Devuelve íntegra, sin cambiar nada, la columna de opinión sobre el peronismo y el odio.

── TEXTO ORIGINAL

CURIOSIDADES INEXPLICABLES

OPINIÓN

O que lo explican todo

Por Carlos Mira

Estoy realmente curioso por saber quién habrá sido el genio de la comunicación social que le recomendó al peronismo centrar su principal mensaje político de hoy en el odio.

Si hay alguna agrupación política en la Argentina que, por su propia conveniencia, debería tener vedado hablar de odio es el peronismo y, por supuesto con más razones, su etapa superior kirchnerista.

Si bien la Argentina lamentablemente ha sido un país históricamente cruzado por el odio (no hay más que repasar la historia de unitarios vs. federales, europeístas vs. “gauchos”, anglófilos vs aglofóbicos, pro-aliados vs pro-nazis, peronistas vs. antiperonistas) lo cierto es que, luego de la derrota del caudillismo que mantenía al país dividido en feudos miserables y atrasados y hasta la llegada del peronismo casi 100 años después en 1945, el país vivió una relativa paz social, con un notorio progreso económico y un ambiente de suficiente tolerancia como para sentar las bases de una convivencia más o menos ordenada y armónica.

────
── INFORMACIÓN DADA

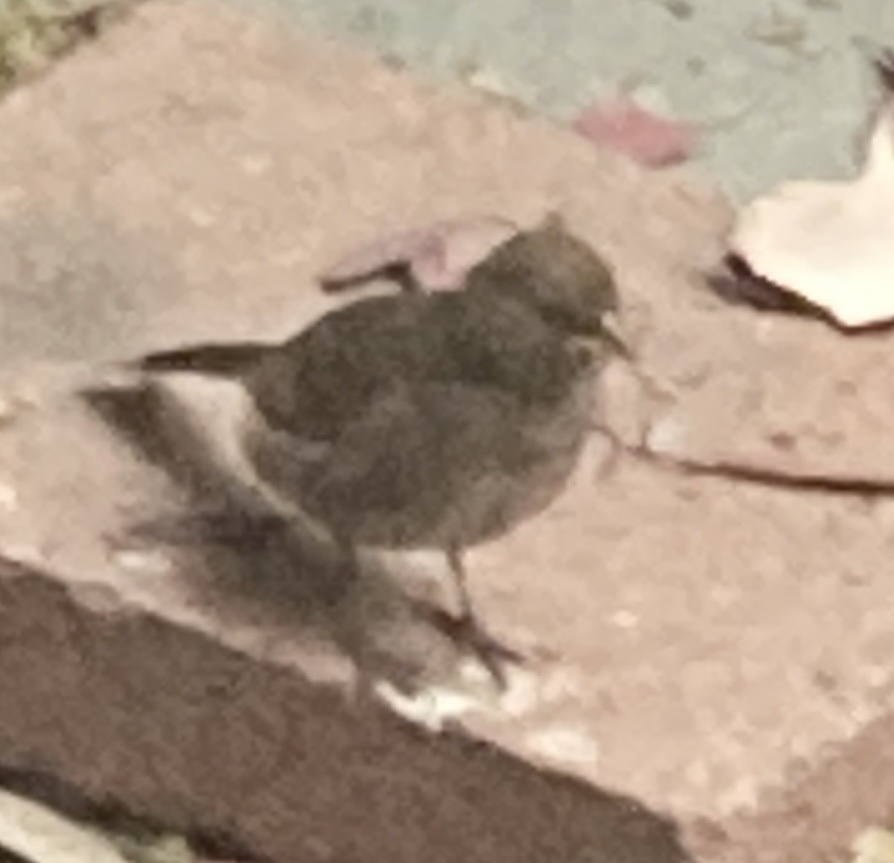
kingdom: Animalia
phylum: Chordata
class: Aves
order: Passeriformes
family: Passerellidae
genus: Melozone
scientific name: Melozone crissalis
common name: California towhee
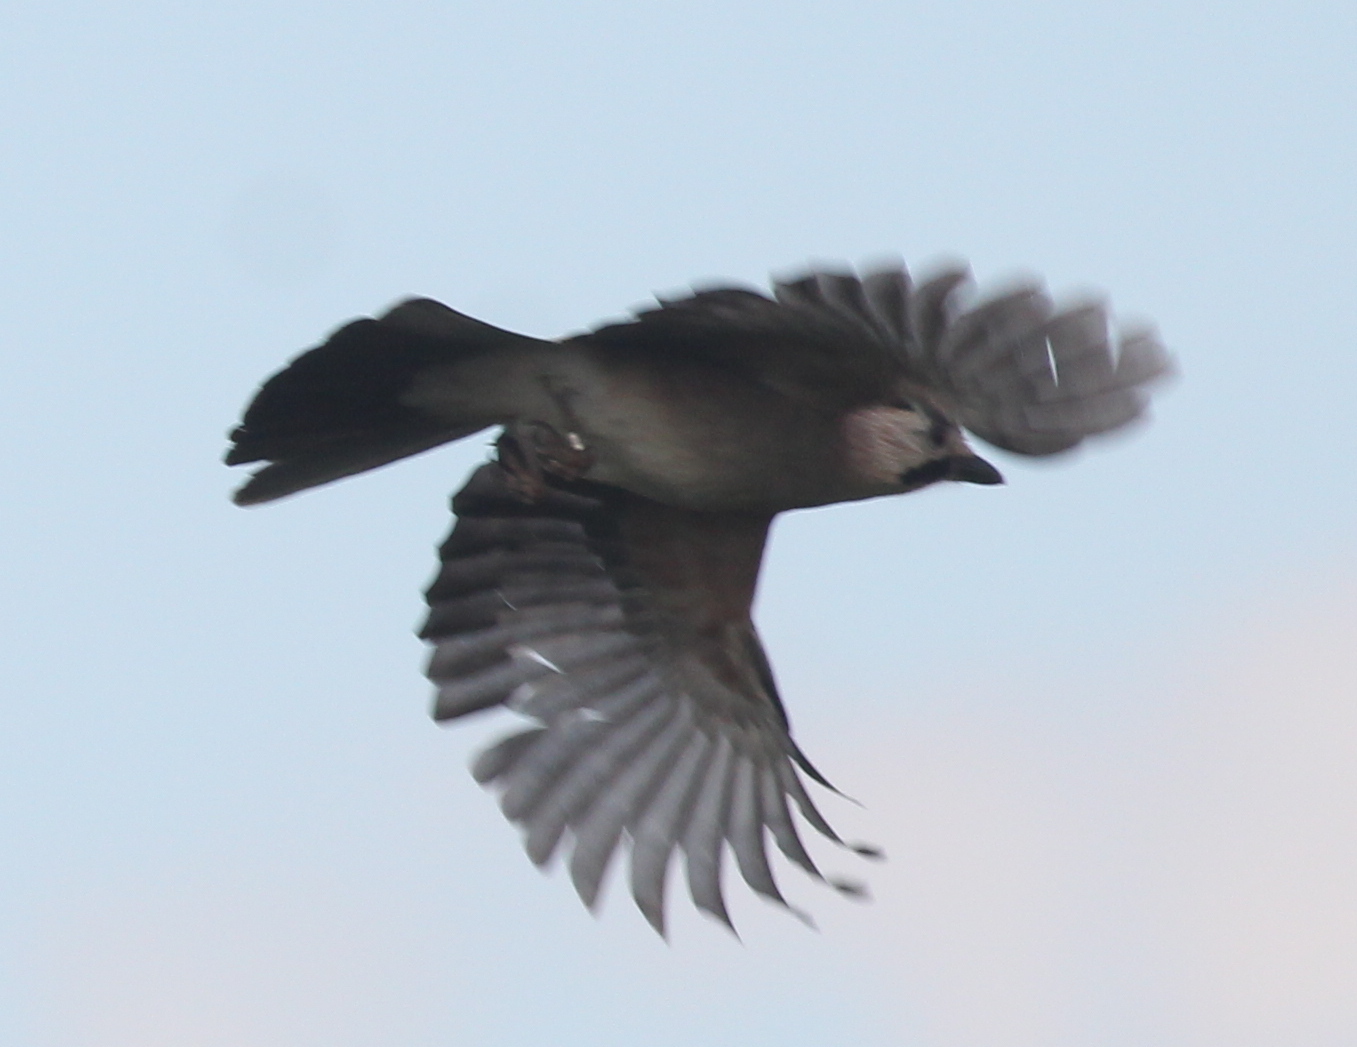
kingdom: Animalia
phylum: Chordata
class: Aves
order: Passeriformes
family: Corvidae
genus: Garrulus
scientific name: Garrulus glandarius
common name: Eurasian jay
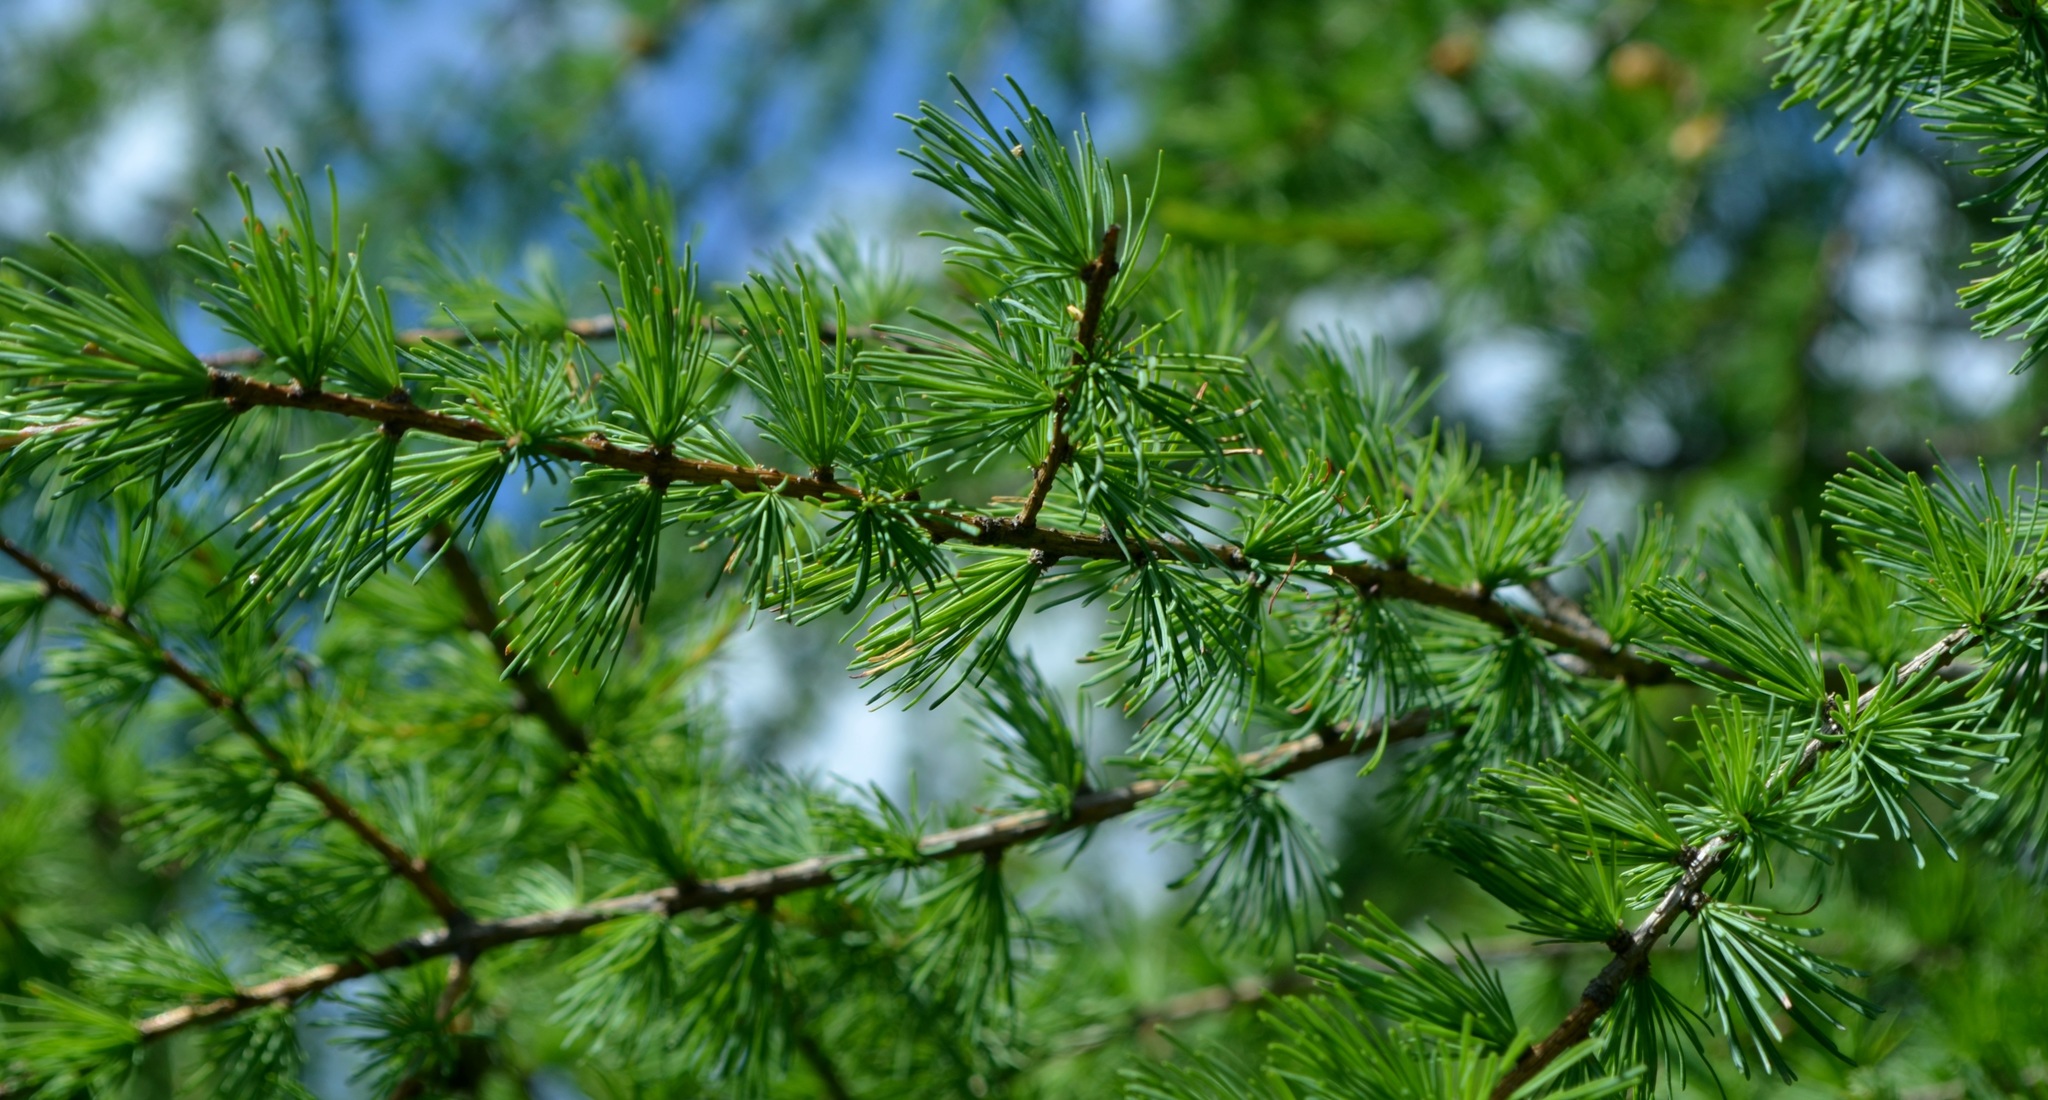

────

PROBLEMA RESUELTO =
CURIOSIDADES INEXPLICABLES

OPINIÓN

O que lo explican todo

Por Carlos Mira

Estoy realmente curioso por saber quién habrá sido el genio de la comunicación social que le recomendó al peronismo centrar su principal mensaje político de hoy en el odio.

Si hay alguna agrupación política en la Argentina que, por su propia conveniencia, debería tener vedado hablar de odio es el peronismo y, por supuesto con más razones, su etapa superior kirchnerista.

Si bien la Argentina lamentablemente ha sido un país históricamente cruzado por el odio (no hay más que repasar la historia de unitarios vs. federales, europeístas vs. “gauchos”, anglófilos vs aglofóbicos, pro-aliados vs pro-nazis, peronistas vs. antiperonistas) lo cierto es que, luego de la derrota del caudillismo que mantenía al país dividido en feudos miserables y atrasados y hasta la llegada del peronismo casi 100 años después en 1945, el país vivió una relativa paz social, con un notorio progreso económico y un ambiente de suficiente tolerancia como para sentar las bases de una convivencia más o menos ordenada y armónica.